▸ Records to process
━━━━━━━━

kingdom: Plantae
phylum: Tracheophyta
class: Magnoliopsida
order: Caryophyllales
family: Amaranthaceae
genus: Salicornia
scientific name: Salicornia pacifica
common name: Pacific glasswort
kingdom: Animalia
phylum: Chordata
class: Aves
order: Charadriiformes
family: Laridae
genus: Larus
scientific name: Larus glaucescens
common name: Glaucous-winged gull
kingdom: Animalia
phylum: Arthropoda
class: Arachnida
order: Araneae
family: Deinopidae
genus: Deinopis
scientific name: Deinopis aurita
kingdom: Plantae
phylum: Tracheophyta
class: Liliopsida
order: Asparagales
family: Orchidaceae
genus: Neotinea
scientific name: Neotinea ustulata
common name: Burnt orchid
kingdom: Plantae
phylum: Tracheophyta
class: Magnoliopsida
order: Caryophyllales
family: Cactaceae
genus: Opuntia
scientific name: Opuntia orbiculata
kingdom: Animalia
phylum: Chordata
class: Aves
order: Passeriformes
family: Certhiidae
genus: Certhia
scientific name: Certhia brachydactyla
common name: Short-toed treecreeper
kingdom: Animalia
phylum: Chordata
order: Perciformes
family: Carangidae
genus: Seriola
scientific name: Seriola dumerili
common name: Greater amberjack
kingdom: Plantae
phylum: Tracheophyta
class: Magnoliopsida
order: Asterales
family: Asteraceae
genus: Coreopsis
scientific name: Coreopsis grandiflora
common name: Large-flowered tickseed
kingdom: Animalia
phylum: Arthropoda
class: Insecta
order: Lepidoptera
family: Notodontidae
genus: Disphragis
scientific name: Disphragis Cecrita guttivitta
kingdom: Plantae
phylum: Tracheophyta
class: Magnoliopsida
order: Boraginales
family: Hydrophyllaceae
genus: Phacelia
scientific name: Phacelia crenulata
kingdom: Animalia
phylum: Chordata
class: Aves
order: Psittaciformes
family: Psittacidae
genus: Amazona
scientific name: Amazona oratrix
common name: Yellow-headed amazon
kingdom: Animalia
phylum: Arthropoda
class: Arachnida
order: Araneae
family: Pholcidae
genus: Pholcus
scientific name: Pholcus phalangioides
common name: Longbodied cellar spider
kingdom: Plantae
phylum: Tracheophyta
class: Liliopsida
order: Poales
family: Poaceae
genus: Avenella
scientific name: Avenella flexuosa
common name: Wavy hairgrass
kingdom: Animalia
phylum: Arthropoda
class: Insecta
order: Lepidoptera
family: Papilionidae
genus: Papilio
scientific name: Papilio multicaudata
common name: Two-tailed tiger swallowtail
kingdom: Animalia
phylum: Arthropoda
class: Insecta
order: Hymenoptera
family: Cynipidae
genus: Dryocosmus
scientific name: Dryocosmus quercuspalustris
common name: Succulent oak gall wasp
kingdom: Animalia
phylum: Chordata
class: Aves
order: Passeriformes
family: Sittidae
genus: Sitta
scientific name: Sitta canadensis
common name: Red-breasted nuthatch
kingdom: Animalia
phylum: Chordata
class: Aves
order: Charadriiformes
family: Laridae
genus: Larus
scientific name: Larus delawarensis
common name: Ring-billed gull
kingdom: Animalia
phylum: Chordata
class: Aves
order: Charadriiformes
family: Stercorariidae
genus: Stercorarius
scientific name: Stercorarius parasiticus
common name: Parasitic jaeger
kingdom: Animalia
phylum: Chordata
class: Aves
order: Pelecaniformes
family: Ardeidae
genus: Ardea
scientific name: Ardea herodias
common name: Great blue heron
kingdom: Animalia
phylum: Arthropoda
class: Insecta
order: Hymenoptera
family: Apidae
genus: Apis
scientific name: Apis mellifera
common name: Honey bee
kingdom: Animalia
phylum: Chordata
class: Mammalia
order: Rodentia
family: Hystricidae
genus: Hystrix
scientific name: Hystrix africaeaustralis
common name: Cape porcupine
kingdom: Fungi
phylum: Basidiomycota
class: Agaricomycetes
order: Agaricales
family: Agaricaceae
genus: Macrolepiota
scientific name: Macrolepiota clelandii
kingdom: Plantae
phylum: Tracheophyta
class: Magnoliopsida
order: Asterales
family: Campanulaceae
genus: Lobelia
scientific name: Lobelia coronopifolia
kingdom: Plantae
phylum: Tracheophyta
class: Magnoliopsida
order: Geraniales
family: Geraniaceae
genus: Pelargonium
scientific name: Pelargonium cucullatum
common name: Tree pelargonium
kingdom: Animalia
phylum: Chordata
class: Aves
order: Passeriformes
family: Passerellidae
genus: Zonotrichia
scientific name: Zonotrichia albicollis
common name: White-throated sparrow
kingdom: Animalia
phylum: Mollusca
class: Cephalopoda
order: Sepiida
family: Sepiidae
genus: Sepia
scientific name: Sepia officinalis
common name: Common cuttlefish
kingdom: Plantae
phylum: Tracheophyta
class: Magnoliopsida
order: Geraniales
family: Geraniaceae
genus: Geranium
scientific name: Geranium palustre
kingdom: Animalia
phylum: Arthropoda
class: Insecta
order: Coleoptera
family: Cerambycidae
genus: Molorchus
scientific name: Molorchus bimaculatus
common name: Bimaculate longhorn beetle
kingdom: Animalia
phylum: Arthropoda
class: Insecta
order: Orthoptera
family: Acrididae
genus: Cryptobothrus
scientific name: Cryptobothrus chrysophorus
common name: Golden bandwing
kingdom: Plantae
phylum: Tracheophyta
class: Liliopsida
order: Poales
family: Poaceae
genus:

━━━━━━━━

Reproduce every line of the records above word for word, in the same order, changing nothing.

kingdom: Plantae
phylum: Tracheophyta
class: Magnoliopsida
order: Caryophyllales
family: Amaranthaceae
genus: Salicornia
scientific name: Salicornia pacifica
common name: Pacific glasswort
kingdom: Animalia
phylum: Chordata
class: Aves
order: Charadriiformes
family: Laridae
genus: Larus
scientific name: Larus glaucescens
common name: Glaucous-winged gull
kingdom: Animalia
phylum: Arthropoda
class: Arachnida
order: Araneae
family: Deinopidae
genus: Deinopis
scientific name: Deinopis aurita
kingdom: Plantae
phylum: Tracheophyta
class: Liliopsida
order: Asparagales
family: Orchidaceae
genus: Neotinea
scientific name: Neotinea ustulata
common name: Burnt orchid
kingdom: Plantae
phylum: Tracheophyta
class: Magnoliopsida
order: Caryophyllales
family: Cactaceae
genus: Opuntia
scientific name: Opuntia orbiculata
kingdom: Animalia
phylum: Chordata
class: Aves
order: Passeriformes
family: Certhiidae
genus: Certhia
scientific name: Certhia brachydactyla
common name: Short-toed treecreeper
kingdom: Animalia
phylum: Chordata
order: Perciformes
family: Carangidae
genus: Seriola
scientific name: Seriola dumerili
common name: Greater amberjack
kingdom: Plantae
phylum: Tracheophyta
class: Magnoliopsida
order: Asterales
family: Asteraceae
genus: Coreopsis
scientific name: Coreopsis grandiflora
common name: Large-flowered tickseed
kingdom: Animalia
phylum: Arthropoda
class: Insecta
order: Lepidoptera
family: Notodontidae
genus: Disphragis
scientific name: Disphragis Cecrita guttivitta
kingdom: Plantae
phylum: Tracheophyta
class: Magnoliopsida
order: Boraginales
family: Hydrophyllaceae
genus: Phacelia
scientific name: Phacelia crenulata
kingdom: Animalia
phylum: Chordata
class: Aves
order: Psittaciformes
family: Psittacidae
genus: Amazona
scientific name: Amazona oratrix
common name: Yellow-headed amazon
kingdom: Animalia
phylum: Arthropoda
class: Arachnida
order: Araneae
family: Pholcidae
genus: Pholcus
scientific name: Pholcus phalangioides
common name: Longbodied cellar spider
kingdom: Plantae
phylum: Tracheophyta
class: Liliopsida
order: Poales
family: Poaceae
genus: Avenella
scientific name: Avenella flexuosa
common name: Wavy hairgrass
kingdom: Animalia
phylum: Arthropoda
class: Insecta
order: Lepidoptera
family: Papilionidae
genus: Papilio
scientific name: Papilio multicaudata
common name: Two-tailed tiger swallowtail
kingdom: Animalia
phylum: Arthropoda
class: Insecta
order: Hymenoptera
family: Cynipidae
genus: Dryocosmus
scientific name: Dryocosmus quercuspalustris
common name: Succulent oak gall wasp
kingdom: Animalia
phylum: Chordata
class: Aves
order: Passeriformes
family: Sittidae
genus: Sitta
scientific name: Sitta canadensis
common name: Red-breasted nuthatch
kingdom: Animalia
phylum: Chordata
class: Aves
order: Charadriiformes
family: Laridae
genus: Larus
scientific name: Larus delawarensis
common name: Ring-billed gull
kingdom: Animalia
phylum: Chordata
class: Aves
order: Charadriiformes
family: Stercorariidae
genus: Stercorarius
scientific name: Stercorarius parasiticus
common name: Parasitic jaeger
kingdom: Animalia
phylum: Chordata
class: Aves
order: Pelecaniformes
family: Ardeidae
genus: Ardea
scientific name: Ardea herodias
common name: Great blue heron
kingdom: Animalia
phylum: Arthropoda
class: Insecta
order: Hymenoptera
family: Apidae
genus: Apis
scientific name: Apis mellifera
common name: Honey bee
kingdom: Animalia
phylum: Chordata
class: Mammalia
order: Rodentia
family: Hystricidae
genus: Hystrix
scientific name: Hystrix africaeaustralis
common name: Cape porcupine
kingdom: Fungi
phylum: Basidiomycota
class: Agaricomycetes
order: Agaricales
family: Agaricaceae
genus: Macrolepiota
scientific name: Macrolepiota clelandii
kingdom: Plantae
phylum: Tracheophyta
class: Magnoliopsida
order: Asterales
family: Campanulaceae
genus: Lobelia
scientific name: Lobelia coronopifolia
kingdom: Plantae
phylum: Tracheophyta
class: Magnoliopsida
order: Geraniales
family: Geraniaceae
genus: Pelargonium
scientific name: Pelargonium cucullatum
common name: Tree pelargonium
kingdom: Animalia
phylum: Chordata
class: Aves
order: Passeriformes
family: Passerellidae
genus: Zonotrichia
scientific name: Zonotrichia albicollis
common name: White-throated sparrow
kingdom: Animalia
phylum: Mollusca
class: Cephalopoda
order: Sepiida
family: Sepiidae
genus: Sepia
scientific name: Sepia officinalis
common name: Common cuttlefish
kingdom: Plantae
phylum: Tracheophyta
class: Magnoliopsida
order: Geraniales
family: Geraniaceae
genus: Geranium
scientific name: Geranium palustre
kingdom: Animalia
phylum: Arthropoda
class: Insecta
order: Coleoptera
family: Cerambycidae
genus: Molorchus
scientific name: Molorchus bimaculatus
common name: Bimaculate longhorn beetle
kingdom: Animalia
phylum: Arthropoda
class: Insecta
order: Orthoptera
family: Acrididae
genus: Cryptobothrus
scientific name: Cryptobothrus chrysophorus
common name: Golden bandwing
kingdom: Plantae
phylum: Tracheophyta
class: Liliopsida
order: Poales
family: Poaceae
genus:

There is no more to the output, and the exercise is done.